A funeral will be held 11 a.m. Saturday, followed by a graveside service.

Bieleski was born Sept. 5, 1945 in Morganton, N.C. to Harry and Versia Bieleski. His father was a welder and fisherman who built his own metal boat. The family moved to Ketchikan in 1953 and to Haines in 1954. Tom graduated from Haines High School in 1964, where he managed the basketball team.

He attended Gaston College in Gastonia, N.C. for a year studying civil engineering before joining the Navy Seabees.

He served in Vietnam, Cuba, Kodiak, and New Orleans before an honorable discharge in 1974.

On returning home, he bought a concrete and roofing business. "Tom was the only guy I knew who knew how to use a slide rule," said friend Bill Thomas. "He'd measure cubic feet of cement with it."

Tom married teacher Colleen Korte, and they had two children. The marriage ended in divorce.

He also worked at Long Island for Klukwan, Inc. as a sawyer, fished commercially, bartended, and owned a painting business.

He traveled extensively, said brother Harold Bieleski.

"He's been to every country in South America, to Africa. He chartered a fishing boat and went around Cape Horn, took an elephant trek through the jungle in Thailand, he bungee-jumped off this huge bridge in New Zealand," and spent a month each year at his two time-shares in Mexico and Puerto Rico, his brother said.

Tom kept photo albums of his adventures and collected souvenirs, including swords from Spain and Japan. In Haines, he walked a circuit.

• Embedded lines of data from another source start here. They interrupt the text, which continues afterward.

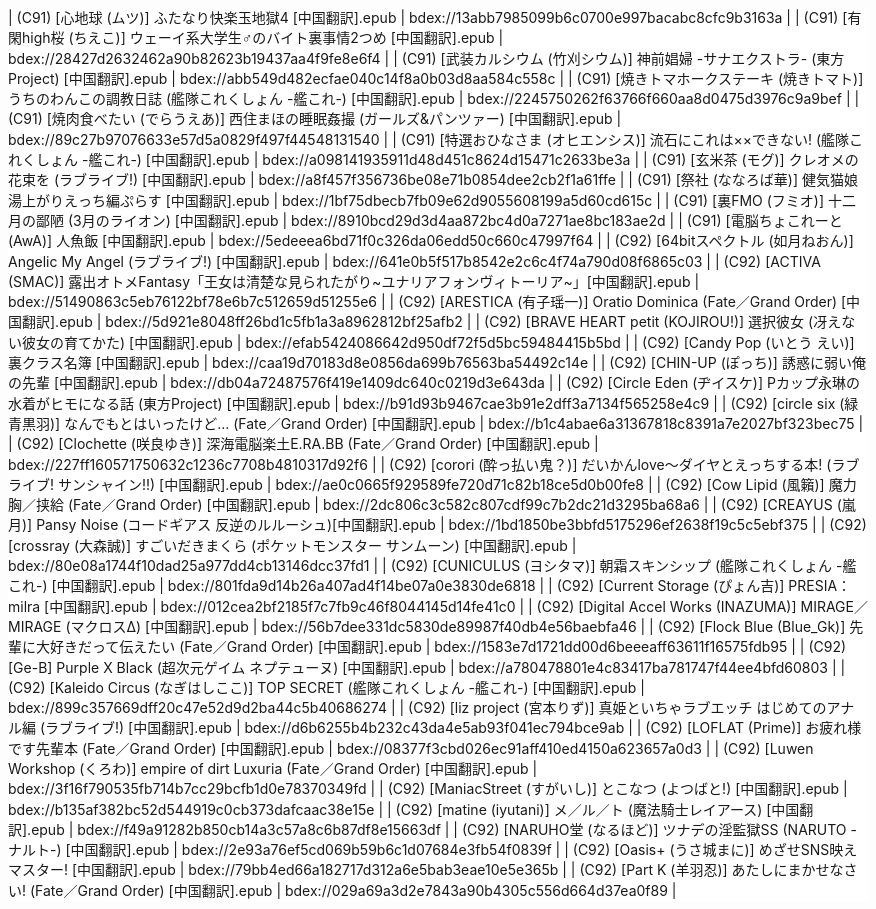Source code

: | (C91) [心地球 (ムツ)] ふたなり快楽玉地獄4 [中国翻訳].epub | bdex://13abb7985099b6c0700e997bacabc8cfc9b3163a |
| (C91) [有閑high桜 (ちえこ)] ウェーイ系大学生♂のバイト裏事情2つめ [中国翻訳].epub | bdex://28427d2632462a90b82623b19437aa4f9fe8e6f4 |
| (C91) [武装カルシウム (竹刈シウム)] 神前娼婦 -サナエクストラ- (東方Project) [中国翻訳].epub | bdex://abb549d482ecfae040c14f8a0b03d8aa584c558c |
| (C91) [焼きトマホークステーキ (焼きトマト)] うちのわんこの調教日誌 (艦隊これくしょん -艦これ-) [中国翻訳].epub | bdex://2245750262f63766f660aa8d0475d3976c9a9bef |
| (C91) [焼肉食べたい (でらうえあ)] 西住まほの睡眠姦撮 (ガールズ&パンツァー) [中国翻訳].epub | bdex://89c27b97076633e57d5a0829f497f44548131540 |
| (C91) [特選おひなさま (オヒエンシス)] 流石にこれは××できない! (艦隊これくしょん -艦これ-) [中国翻訳].epub | bdex://a098141935911d48d451c8624d15471c2633be3a |
| (C91) [玄米茶 (モグ)] クレオメの花束を (ラブライブ!) [中国翻訳].epub | bdex://a8f457f356736be08e71b0854dee2cb2f1a61ffe |
| (C91) [祭社 (ななろば華)] 健気猫娘湯上がりえっち編ぷらす [中国翻訳].epub | bdex://1bf75dbecb7fb09e62d9055608199a5d60cd615c |
| (C91) [裏FMO (フミオ)] 十二月の鄙陋 (3月のライオン) [中国翻訳].epub | bdex://8910bcd29d3d4aa872bc4d0a7271ae8bc183ae2d |
| (C91) [電脳ちょこれーと (AwA)] 人魚飯 [中国翻訳].epub | bdex://5edeeea6bd71f0c326da06edd50c660c47997f64 |
| (C92) [64bitスペクトル (如月ねおん)] Angelic My Angel (ラブライブ!) [中国翻訳].epub | bdex://641e0b5f517b8542e2c6c4f74a790d08f6865c03 |
| (C92) [ACTIVA (SMAC)] 露出オトメFantasy「王女は清楚な見られたがり~ユナリアフォンヴィトーリア~」[中国翻訳].epub | bdex://51490863c5eb76122bf78e6b7c512659d51255e6 |
| (C92) [ARESTICA (有子瑶一)] Oratio Dominica (Fate／Grand Order) [中国翻訳].epub | bdex://5d921e8048ff26bd1c5fb1a3a8962812bf25afb2 |
| (C92) [BRAVE HEART petit (KOJIROU!)] 選択彼女 (冴えない彼女の育てかた) [中国翻訳].epub | bdex://efab5424086642d950df72f5d5bc59484415b5bd |
| (C92) [Candy Pop (いとう えい)] 裏クラス名簿 [中国翻訳].epub | bdex://caa19d70183d8e0856da699b76563ba54492c14e |
| (C92) [CHIN-UP (ぽっち)] 誘惑に弱い俺の先輩 [中国翻訳].epub | bdex://db04a72487576f419e1409dc640c0219d3e643da |
| (C92) [Circle Eden (ヂイスケ)] Pカップ永琳の水着がヒモになる話 (東方Project) [中国翻訳].epub | bdex://b91d93b9467cae3b91e2dff3a7134f565258e4c9 |
| (C92) [circle six (緑青黒羽)] なんでもとはいったけど… (Fate／Grand Order) [中国翻訳].epub | bdex://b1c4abae6a31367818c8391a7e2027bf323bec75 |
| (C92) [Clochette (咲良ゆき)] 深海電脳楽土E.RA.BB (Fate／Grand Order) [中国翻訳].epub | bdex://227ff160571750632c1236c7708b4810317d92f6 |
| (C92) [corori (酔っ払い鬼？)] だいかんlove～ダイヤとえっちする本! (ラブライブ! サンシャイン!!) [中国翻訳].epub | bdex://ae0c0665f929589fe720d71c82b18ce5d0b00fe8 |
| (C92) [Cow Lipid (風籟)] 魔力胸／挟給 (Fate／Grand Order) [中国翻訳].epub | bdex://2dc806c3c582c807cdf99c7b2dc21d3295ba68a6 |
| (C92) [CREAYUS (嵐月)] Pansy Noise (コードギアス 反逆のルルーシュ)[中国翻訳].epub | bdex://1bd1850be3bbfd5175296ef2638f19c5c5ebf375 |
| (C92) [crossray (大森誠)] すごいだきまくら (ポケットモンスター サンムーン) [中国翻訳].epub | bdex://80e08a1744f10dad25a977dd4cb13146dcc37fd1 |
| (C92) [CUNICULUS (ヨシタマ)] 朝霜スキンシップ (艦隊これくしょん -艦これ-) [中国翻訳].epub | bdex://801fda9d14b26a407ad4f14be07a0e3830de6818 |
| (C92) [Current Storage (ぴょん吉)] PRESIA：milra [中国翻訳].epub | bdex://012cea2bf2185f7c7fb9c46f8044145d14fe41c0 |
| (C92) [Digital Accel Works (INAZUMA)] MIRAGE／MIRAGE (マクロスΔ) [中国翻訳].epub | bdex://56b7dee331dc5830de89987f40db4e56baebfa46 |
| (C92) [Flock Blue (Blue_Gk)] 先輩に大好きだって伝えたい (Fate／Grand Order) [中国翻訳].epub | bdex://1583e7d1721dd00d6beeeaff63611f16575fdb95 |
| (C92) [Ge-B] Purple X Black (超次元ゲイム ネプテューヌ) [中国翻訳].epub | bdex://a780478801e4c83417ba781747f44ee4bfd60803 |
| (C92) [Kaleido Circus (なぎはしここ)] TOP SECRET (艦隊これくしょん -艦これ-) [中国翻訳].epub | bdex://899c357669dff20c47e52d9d2ba44c5b40686274 |
| (C92) [liz project (宮本りず)] 真姫といちゃラブエッチ はじめてのアナル編 (ラブライブ!) [中国翻訳].epub | bdex://d6b6255b4b232c43da4e5ab93f041ec794bce9ab |
| (C92) [LOFLAT (Prime)] お疲れ様です先輩本 (Fate／Grand Order) [中国翻訳].epub | bdex://08377f3cbd026ec91aff410ed4150a623657a0d3 |
| (C92) [Luwen Workshop (くろわ)] empire of dirt Luxuria (Fate／Grand Order) [中国翻訳].epub | bdex://3f16f790535fb714b7cc29bcfb1d0e78370349fd |
| (C92) [ManiacStreet (すがいし)] とこなつ (よつばと!) [中国翻訳].epub | bdex://b135af382bc52d544919c0cb373dafcaac38e15e |
| (C92) [matine (iyutani)] メ／ル／ト (魔法騎士レイアース) [中国翻訳].epub | bdex://f49a91282b850cb14a3c57a8c6b87df8e15663df |
| (C92) [NARUHO堂 (なるほど)] ツナデの淫監獄SS (NARUTO -ナルト-) [中国翻訳].epub | bdex://2e93a76ef5cd069b59b6c1d07684e3fb54f0839f |
| (C92) [Oasis+ (うさ城まに)] めざせSNS映えマスター! [中国翻訳].epub | bdex://79bb4ed66a182717d312a6e5bab3eae10e5e365b |
| (C92) [Part K (羊羽忍)] あたしにまかせなさい! (Fate／Grand Order) [中国翻訳].epub | bdex://029a69a3d2e7843a90b4305c556d664d37ea0f89 |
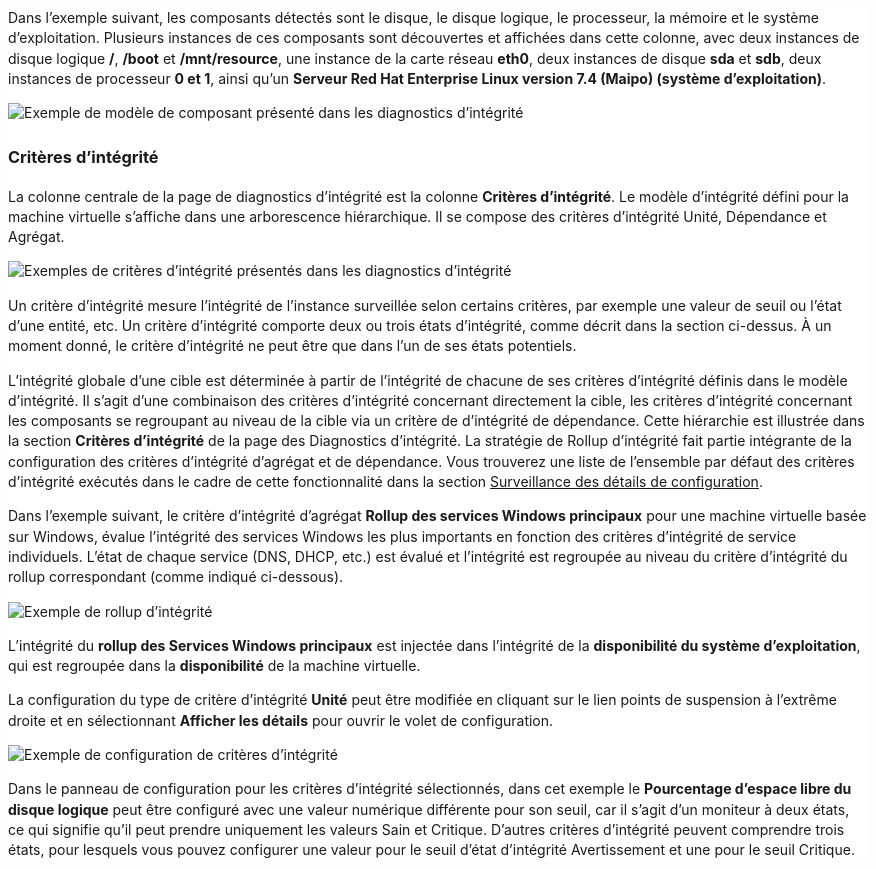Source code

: Dans l’exemple suivant, les composants détectés sont le disque, le disque logique, le processeur, la mémoire et le système d’exploitation. Plusieurs instances de ces composants sont découvertes et affichées dans cette colonne, avec deux instances de disque logique **/**, **/boot** et **/mnt/resource**, une instance de la carte réseau **eth0**, deux instances de disque **sda** et **sdb**, deux instances de processeur **0 et 1**, ainsi qu’un **Serveur Red Hat Enterprise Linux version 7.4 (Maipo) (système d’exploitation)**. 

![Exemple de modèle de composant présenté dans les diagnostics d’intégrité](./media/monitoring-vminsights-health/health-diagnostics-page-component.png)

### <a name="health-criteria"></a>Critères d’intégrité
La colonne centrale de la page de diagnostics d’intégrité est la colonne **Critères d’intégrité**. Le modèle d’intégrité défini pour la machine virtuelle s’affiche dans une arborescence hiérarchique. Il se compose des critères d’intégrité Unité, Dépendance et Agrégat.  

![Exemples de critères d’intégrité présentés dans les diagnostics d’intégrité](./media/monitoring-vminsights-health/health-diagnostics-page-healthcriteria.png)

Un critère d’intégrité mesure l’intégrité de l’instance surveillée selon certains critères, par exemple une valeur de seuil ou l’état d’une entité, etc. Un critère d’intégrité comporte deux ou trois états d’intégrité, comme décrit dans la section ci-dessus. À un moment donné, le critère d’intégrité ne peut être que dans l’un de ses états potentiels. 

L’intégrité globale d’une cible est déterminée à partir de l’intégrité de chacune de ses critères d’intégrité définis dans le modèle d’intégrité. Il s’agit d’une combinaison des critères d’intégrité concernant directement la cible, les critères d’intégrité concernant les composants se regroupant au niveau de la cible via un critère de d’intégrité de dépendance. Cette hiérarchie est illustrée dans la section **Critères d’intégrité** de la page des Diagnostics d’intégrité. La stratégie de Rollup d’intégrité fait partie intégrante de la configuration des critères d’intégrité d’agrégat et de dépendance. Vous trouverez une liste de l’ensemble par défaut des critères d’intégrité exécutés dans le cadre de cette fonctionnalité dans la section [Surveillance des détails de configuration](#monitoring-configuration-details).  

Dans l’exemple suivant, le critère d’intégrité d’agrégat **Rollup des services Windows principaux** pour une machine virtuelle basée sur Windows, évalue l’intégrité des services Windows les plus importants en fonction des critères d’intégrité de service individuels. L’état de chaque service (DNS, DHCP, etc.) est évalué et l’intégrité est regroupée au niveau du critère d’intégrité du rollup correspondant (comme indiqué ci-dessous).  

![Exemple de rollup d’intégrité](./media/monitoring-vminsights-health/health-diagnostics-windows-svc-rollup.png)

L’intégrité du **rollup des Services Windows principaux** est injectée dans l’intégrité de la **disponibilité du système d’exploitation**, qui est regroupée dans la **disponibilité** de la machine virtuelle. 

La configuration du type de critère d’intégrité **Unité** peut être modifiée en cliquant sur le lien points de suspension à l’extrême droite et en sélectionnant **Afficher les détails** pour ouvrir le volet de configuration. 

![Exemple de configuration de critères d’intégrité](./media/monitoring-vminsights-health/health-diagnostics-linuxvm-example-03.png)

Dans le panneau de configuration pour les critères d’intégrité sélectionnés, dans cet exemple le **Pourcentage d’espace libre du disque logique** peut être configuré avec une valeur numérique différente pour son seuil, car il s’agit d’un moniteur à deux états, ce qui signifie qu’il peut prendre uniquement les valeurs Sain et Critique.  D’autres critères d’intégrité peuvent comprendre trois états, pour lesquels vous pouvez configurer une valeur pour le seuil d’état d’intégrité Avertissement et une pour le seuil Critique.  
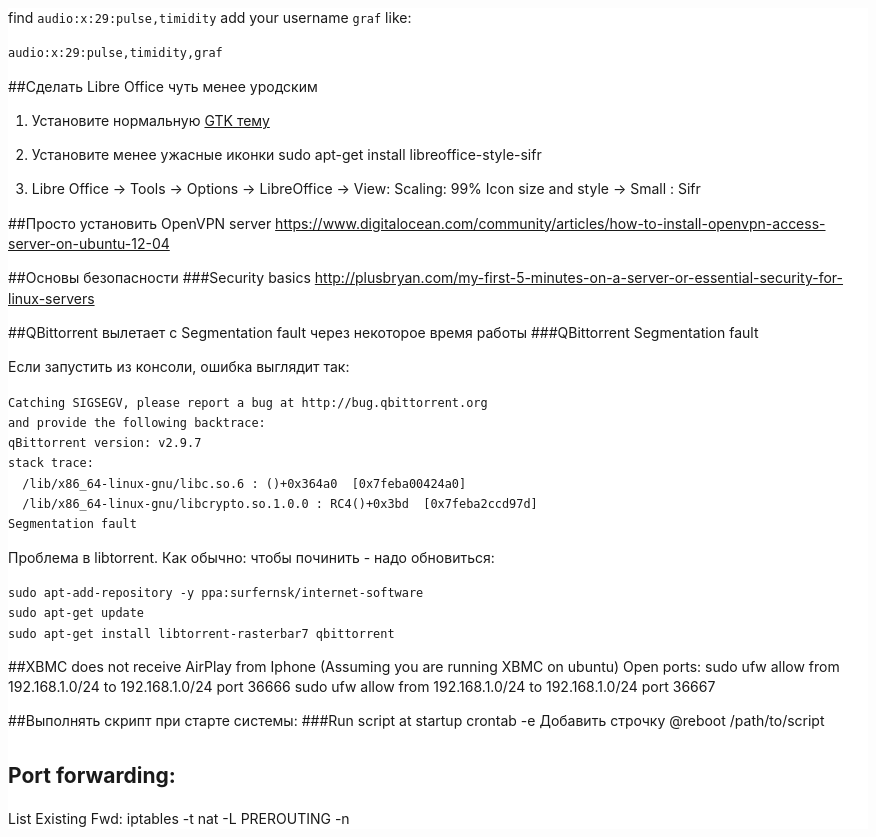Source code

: find `audio:x:29:pulse,timidity`
add your username `graf` like:

    audio:x:29:pulse,timidity,graf

##Сделать Libre Office чуть менее уродским

1. Установите нормальную [GTK тему](http://www.webupd8.org/2012/08/greybird-default-xubuntu-theme-gets.html)
2. Установите менее ужасные иконки
    sudo apt-get install libreoffice-style-sifr

3. Libre Office -> Tools -> Options -> LibreOffice -> View:
  Scaling: 99%
  Icon size and style -> Small : Sifr


##Просто установить OpenVPN server
https://www.digitalocean.com/community/articles/how-to-install-openvpn-access-server-on-ubuntu-12-04

##Основы безопасности
###Security basics
http://plusbryan.com/my-first-5-minutes-on-a-server-or-essential-security-for-linux-servers

##QBittorrent вылетает с Segmentation fault через некоторое время работы 
###QBittorrent Segmentation fault

Если запустить из консоли, ошибка выглядит так:

    Catching SIGSEGV, please report a bug at http://bug.qbittorrent.org
    and provide the following backtrace:
    qBittorrent version: v2.9.7
    stack trace:
      /lib/x86_64-linux-gnu/libc.so.6 : ()+0x364a0  [0x7feba00424a0]
      /lib/x86_64-linux-gnu/libcrypto.so.1.0.0 : RC4()+0x3bd  [0x7feba2ccd97d]
    Segmentation fault

Проблема в libtorrent. Как обычно: чтобы починить - надо обновиться:

    sudo apt-add-repository -y ppa:surfernsk/internet-software
    sudo apt-get update
    sudo apt-get install libtorrent-rasterbar7 qbittorrent

##XBMC does not receive AirPlay from Iphone
(Assuming you are running XBMC on ubuntu)
Open ports:
    sudo ufw allow from 192.168.1.0/24 to 192.168.1.0/24 port 36666
    sudo ufw allow from 192.168.1.0/24 to 192.168.1.0/24 port 36667

##Выполнять скрипт при старте системы:
###Run script at startup
    crontab -e
Добавить строчку
    @reboot /path/to/script

## Port forwarding:
List Existing Fwd:
    iptables -t nat -L PREROUTING -n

"He'd make the rounds to see Jeff Haisler, Paul Nelson at Bigfoot, the Bamboo, the Legion, Haines Home Building. He loved to talk and shoot the breeze and he'd go anywhere he'd get free coffee," Harold said.

Two years ago, 13 of Tom's model bridges were exhibited at the Sheldon Museum. "Long winters" is how he explained why he built them all, including a model of Australia's Sydney Harbor Bridge that's over 10 feet long, with 5,000 pieces.  "It must have taken him 1,000 hours," said Harold Bieleski.

"He was not a fast moving guy," said Bill Thomas. "I've never seen him run in my life... and he "picked his words very slowly."

Tom told the Chilkat Valley News he took up model bridge building after buying his first train set at age 50. Some of the bridges were part of 125-plus feet of "HO" scale train tracks that circled his living room and kitchen. His fascination with bridges began back in college.

"The professor was describing vectors and lines of compression and lines of tension, and he said, 'If you can't see those lines, you should drop out of the class.' I could see them in my mind. I aced the course. That's what got me interested in bridges," Bieleski said.

Museum operations coordinator Blythe Carter said the exhibit, "Bridges by Bieleski," stunned residents because it was so much more than they expected. "It's beautiful," she said at the time. "It's really an art form."

In addition to his brother Harold in Haines, Tom leaves son John Bausch in Washington and daughter Lisa Morse in Idaho, and one grandson.

Harold Bieleski is looking for a home for his brother's bridges.